Required work:
Transcription task. Write out each entry verbatim and exclude any image.

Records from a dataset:
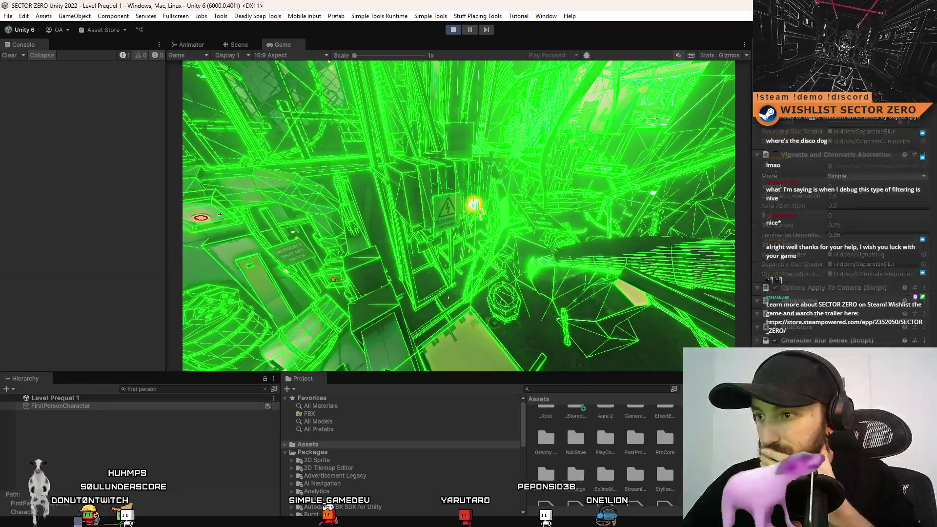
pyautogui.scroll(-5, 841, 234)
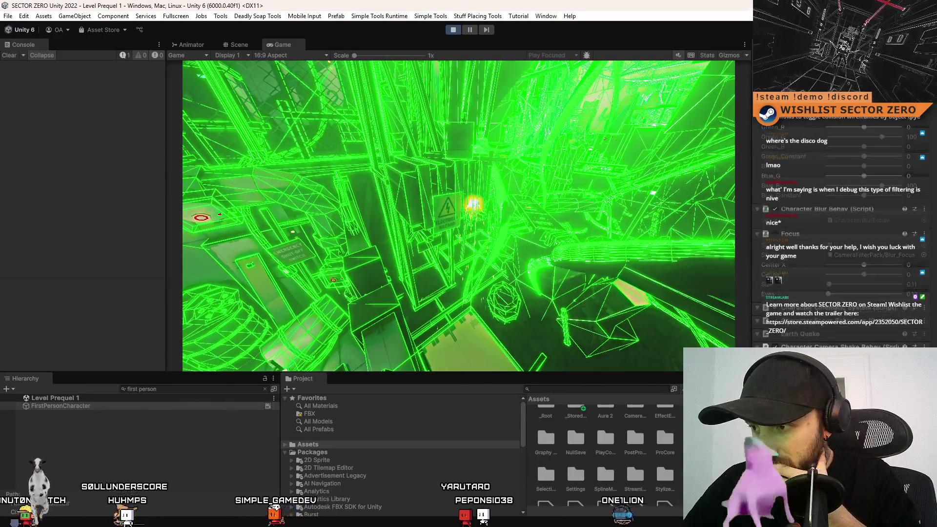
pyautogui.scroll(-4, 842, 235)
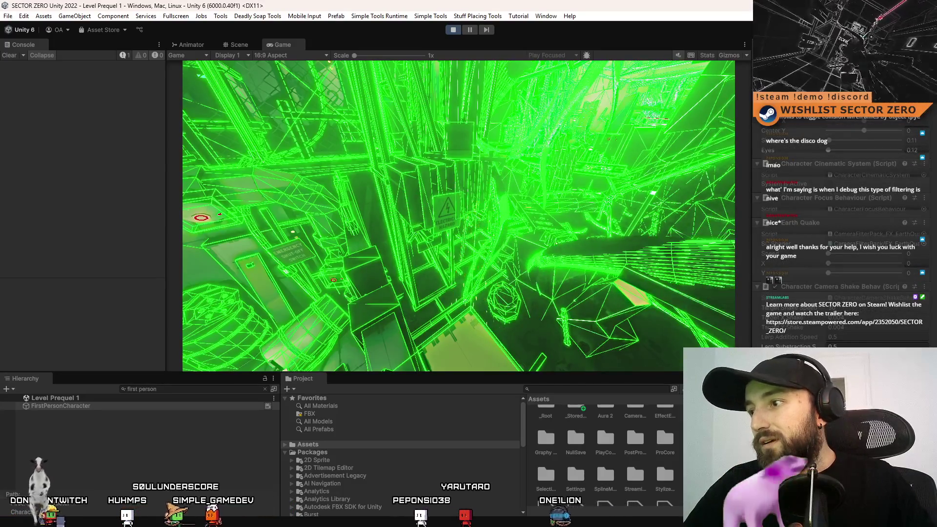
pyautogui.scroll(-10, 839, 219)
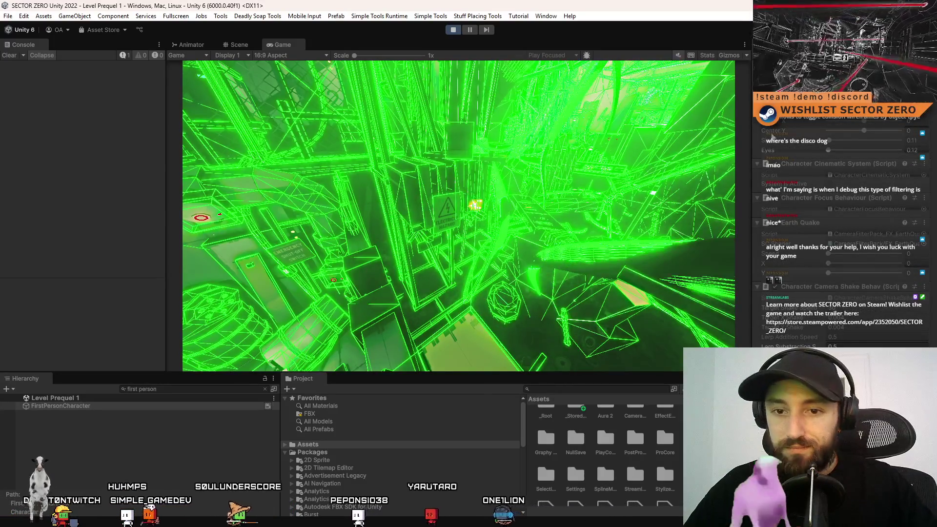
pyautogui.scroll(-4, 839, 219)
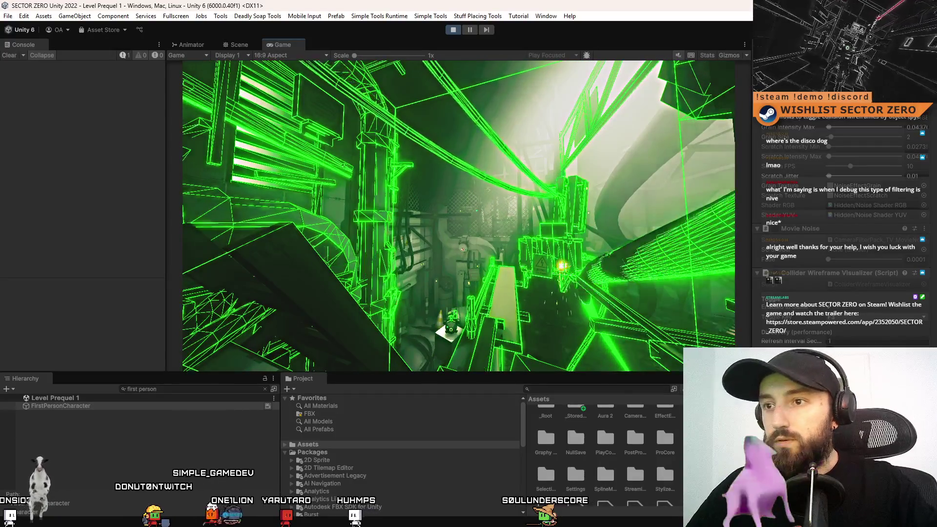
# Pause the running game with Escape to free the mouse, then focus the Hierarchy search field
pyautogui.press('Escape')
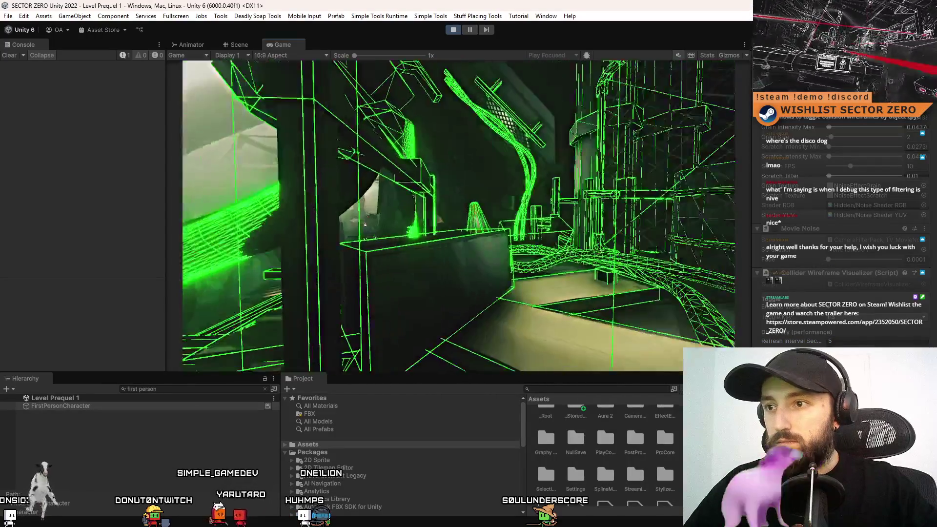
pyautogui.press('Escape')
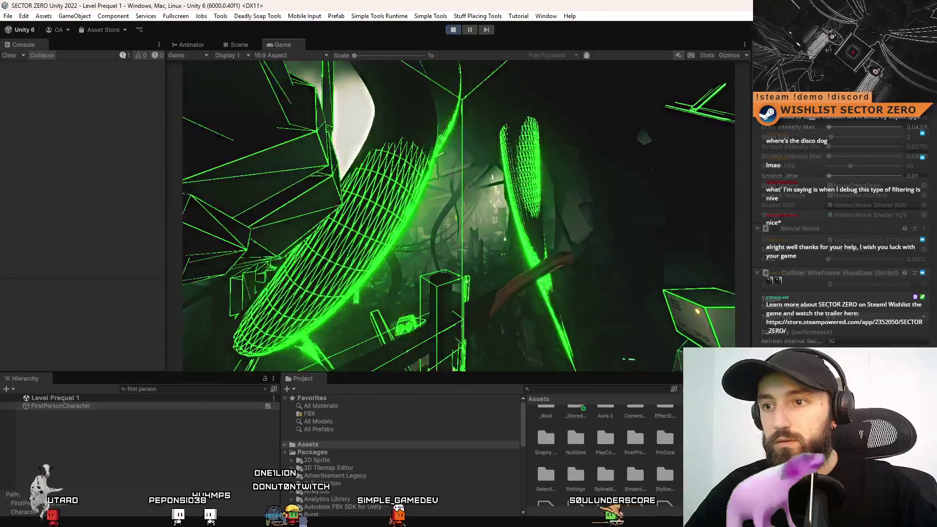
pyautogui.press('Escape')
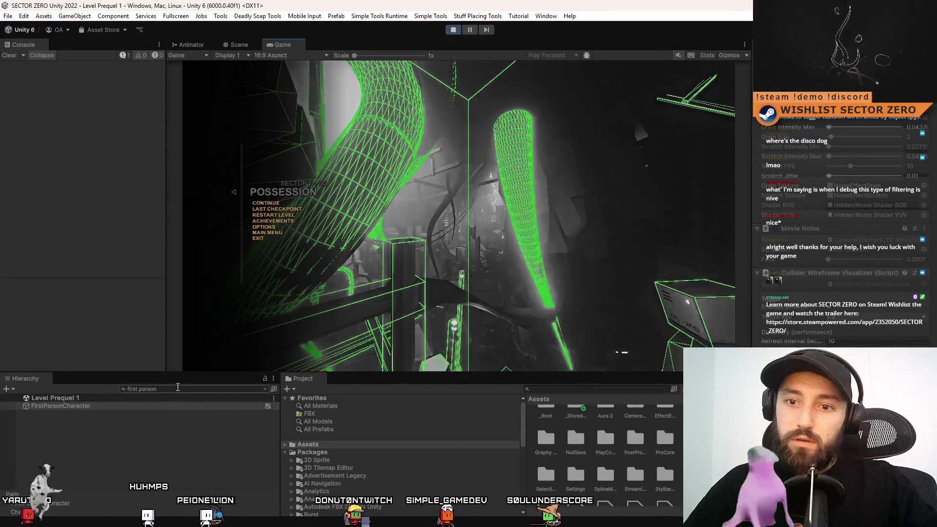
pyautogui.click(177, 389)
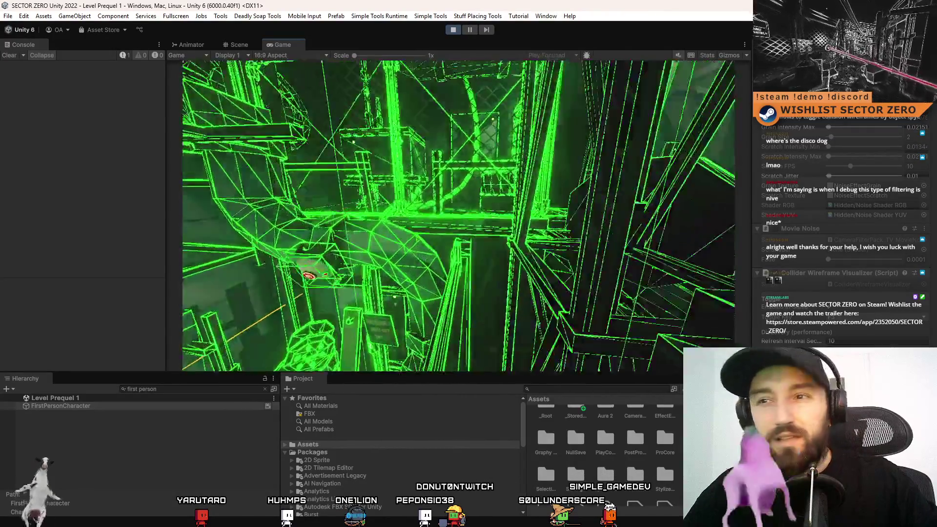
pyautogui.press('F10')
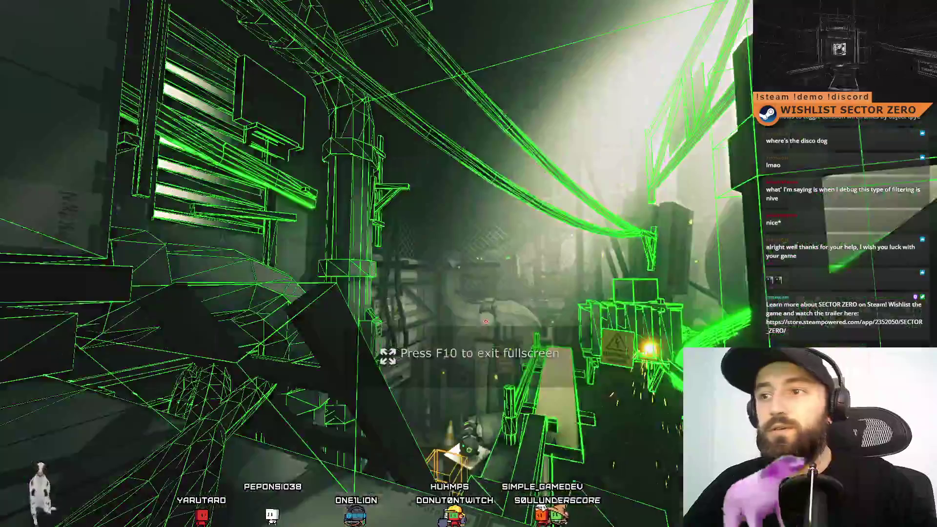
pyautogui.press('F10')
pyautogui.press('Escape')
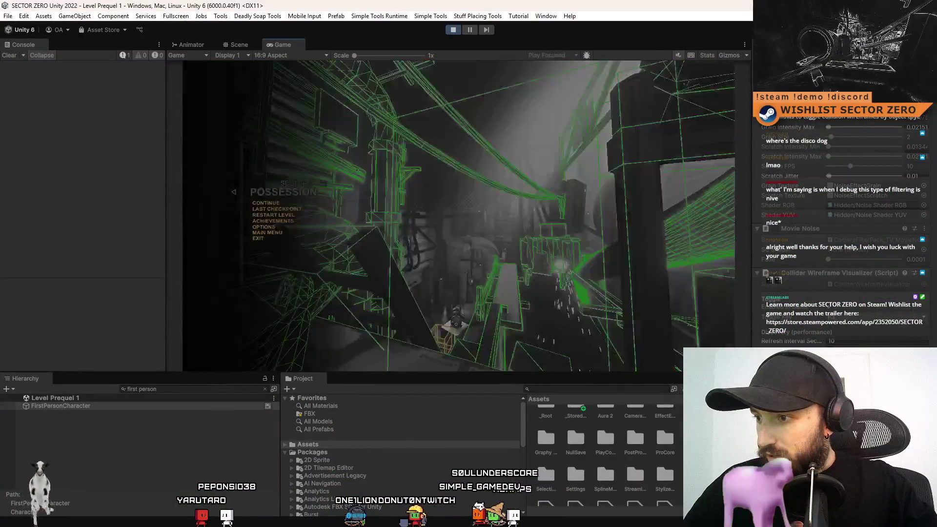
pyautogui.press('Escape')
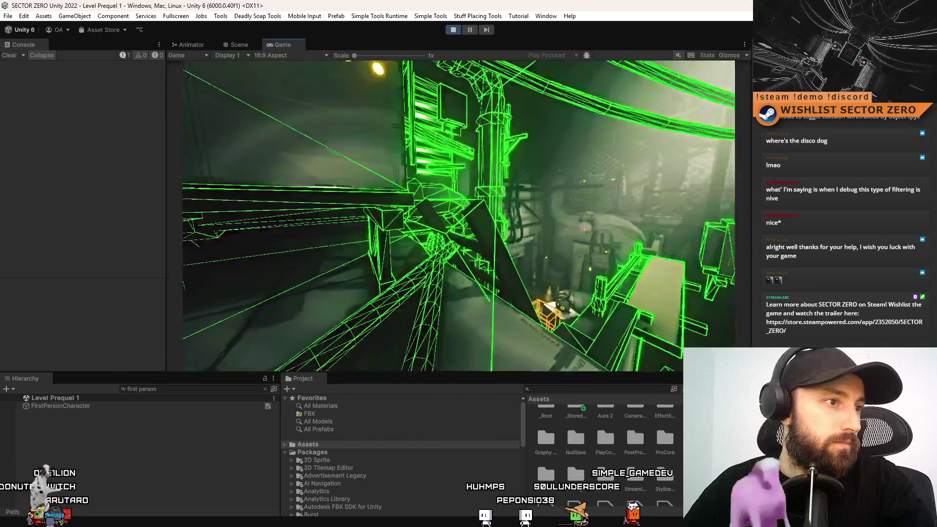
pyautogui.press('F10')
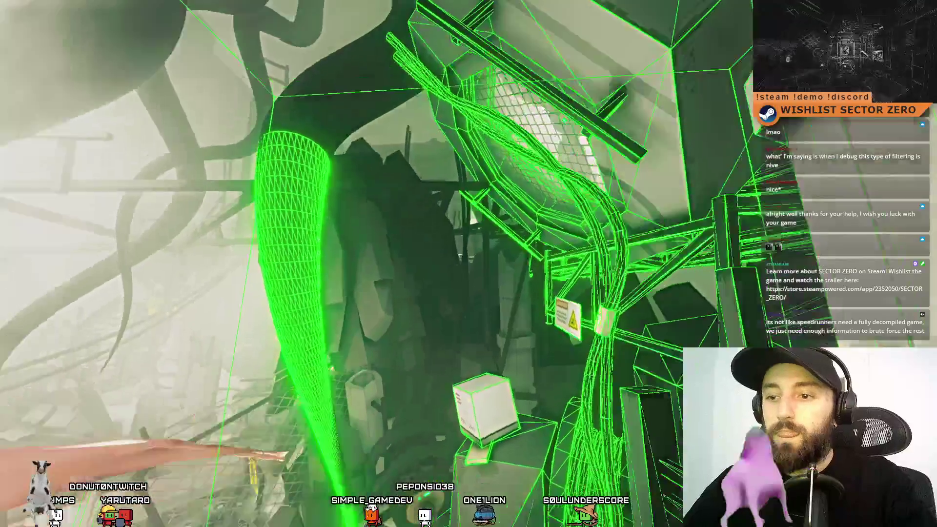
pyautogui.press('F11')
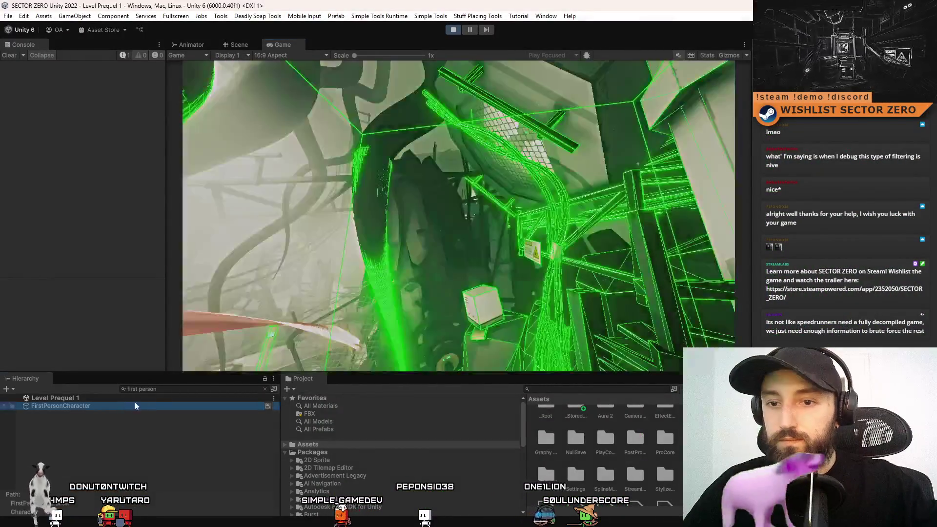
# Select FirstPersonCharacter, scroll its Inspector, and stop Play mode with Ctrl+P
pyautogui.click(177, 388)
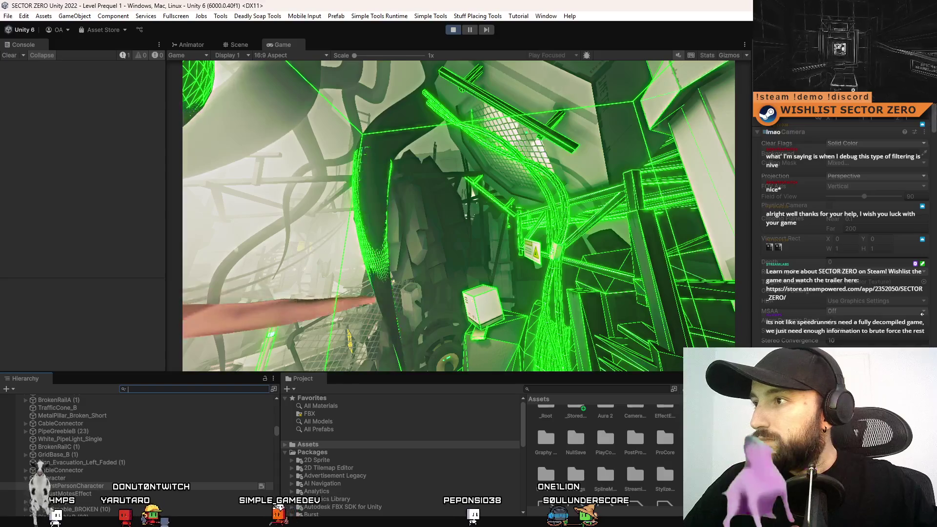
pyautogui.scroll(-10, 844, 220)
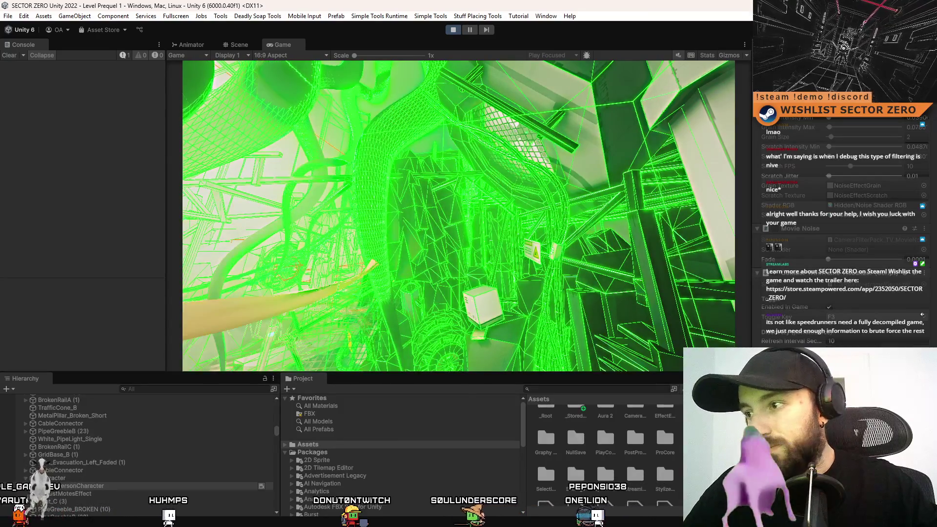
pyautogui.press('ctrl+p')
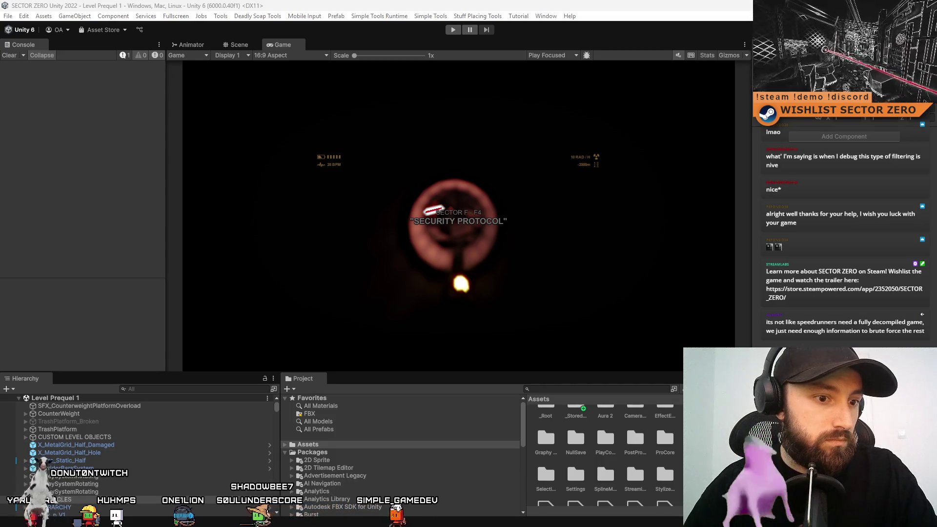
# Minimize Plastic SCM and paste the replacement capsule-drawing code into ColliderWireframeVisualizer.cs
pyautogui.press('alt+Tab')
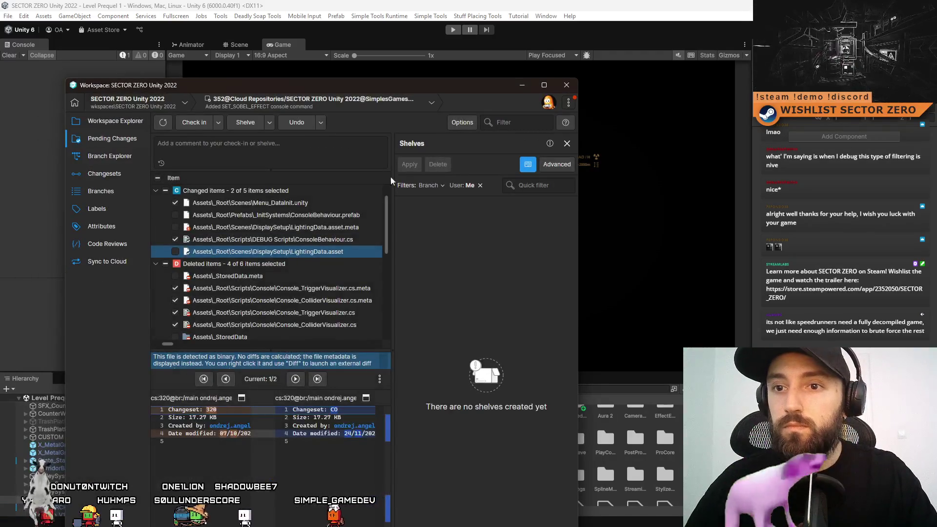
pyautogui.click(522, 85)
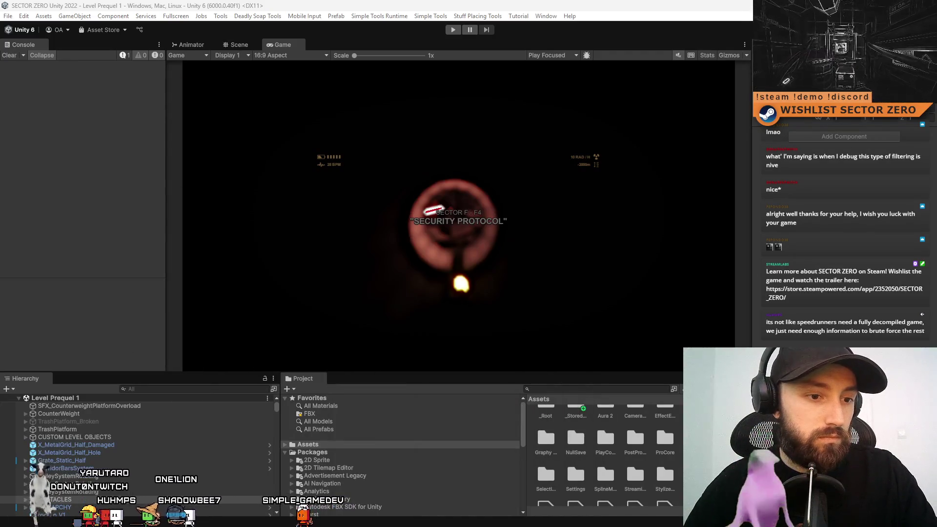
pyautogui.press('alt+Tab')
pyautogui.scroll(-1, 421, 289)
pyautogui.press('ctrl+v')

Response box:
pyautogui.scroll(-5, 841, 234)
pyautogui.scroll(-4, 842, 235)
pyautogui.scroll(-10, 839, 219)
pyautogui.scroll(-4, 839, 219)
# Pause the running game with Escape to free the mouse, then focus the Hierarchy search field
pyautogui.press('Escape')
pyautogui.press('Escape')
pyautogui.press('Escape')
pyautogui.click(177, 389)
pyautogui.press('F10')
pyautogui.press('F10')
pyautogui.press('Escape')
pyautogui.press('Escape')
pyautogui.press('F10')
pyautogui.press('F11')
# Select FirstPersonCharacter, scroll its Inspector, and stop Play mode with Ctrl+P
pyautogui.click(177, 388)
pyautogui.scroll(-10, 844, 220)
pyautogui.press('ctrl+p')
# Minimize Plastic SCM and paste the replacement capsule-drawing code into ColliderWireframeVisualizer.cs
pyautogui.press('alt+Tab')
pyautogui.click(522, 85)
pyautogui.press('alt+Tab')
pyautogui.scroll(-1, 421, 289)
pyautogui.press('ctrl+v')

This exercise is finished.